Instructions for the task:
Extract the text from all of the material below and reproduce it line for line without any alteration. Omit the pictures from your answer.

Dataset entries:

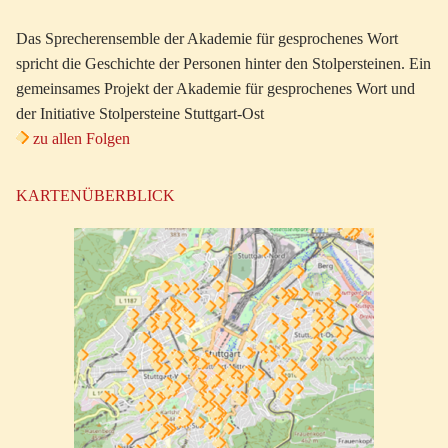
Das Sprecherensemble der Akademie für gesprochenes Wort
spricht die Geschichte der Personen hinter den Stolpersteinen. Ein
gemeinsames Projekt der Akademie für gesprochenes Wort und
der Initiative Stolpersteine Stuttgart-Ost
zu allen Folgen
KARTENÜBERBLICK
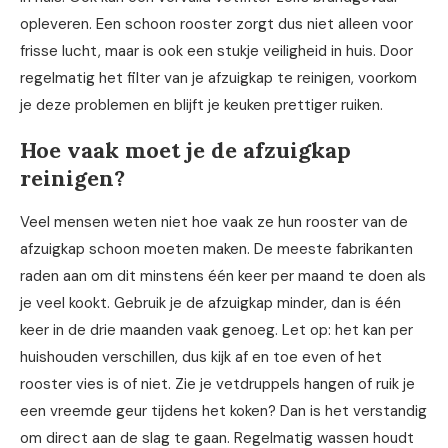
opleveren. Een schoon rooster zorgt dus niet alleen voor
frisse lucht, maar is ook een stukje veiligheid in huis. Door
regelmatig het filter van je afzuigkap te reinigen, voorkom
je deze problemen en blijft je keuken prettiger ruiken.
Hoe vaak moet je de afzuigkap
reinigen?
Veel mensen weten niet hoe vaak ze hun rooster van de
afzuigkap schoon moeten maken. De meeste fabrikanten
raden aan om dit minstens één keer per maand te doen als
je veel kookt. Gebruik je de afzuigkap minder, dan is één
keer in de drie maanden vaak genoeg. Let op: het kan per
huishouden verschillen, dus kijk af en toe even of het
rooster vies is of niet. Zie je vetdruppels hangen of ruik je
een vreemde geur tijdens het koken? Dan is het verstandig
om direct aan de slag te gaan. Regelmatig wassen houdt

Finished task:
Das Sprecherensemble der Akademie für gesprochenes Wort
spricht die Geschichte der Personen hinter den Stolpersteinen. Ein
gemeinsames Projekt der Akademie für gesprochenes Wort und
der Initiative Stolpersteine Stuttgart-Ost
zu allen Folgen
KARTENÜBERBLICK
opleveren. Een schoon rooster zorgt dus niet alleen voor
frisse lucht, maar is ook een stukje veiligheid in huis. Door
regelmatig het filter van je afzuigkap te reinigen, voorkom
je deze problemen en blijft je keuken prettiger ruiken.
Hoe vaak moet je de afzuigkap
reinigen?
Veel mensen weten niet hoe vaak ze hun rooster van de
afzuigkap schoon moeten maken. De meeste fabrikanten
raden aan om dit minstens één keer per maand te doen als
je veel kookt. Gebruik je de afzuigkap minder, dan is één
keer in de drie maanden vaak genoeg. Let op: het kan per
huishouden verschillen, dus kijk af en toe even of het
rooster vies is of niet. Zie je vetdruppels hangen of ruik je
een vreemde geur tijdens het koken? Dan is het verstandig
om direct aan de slag te gaan. Regelmatig wassen houdt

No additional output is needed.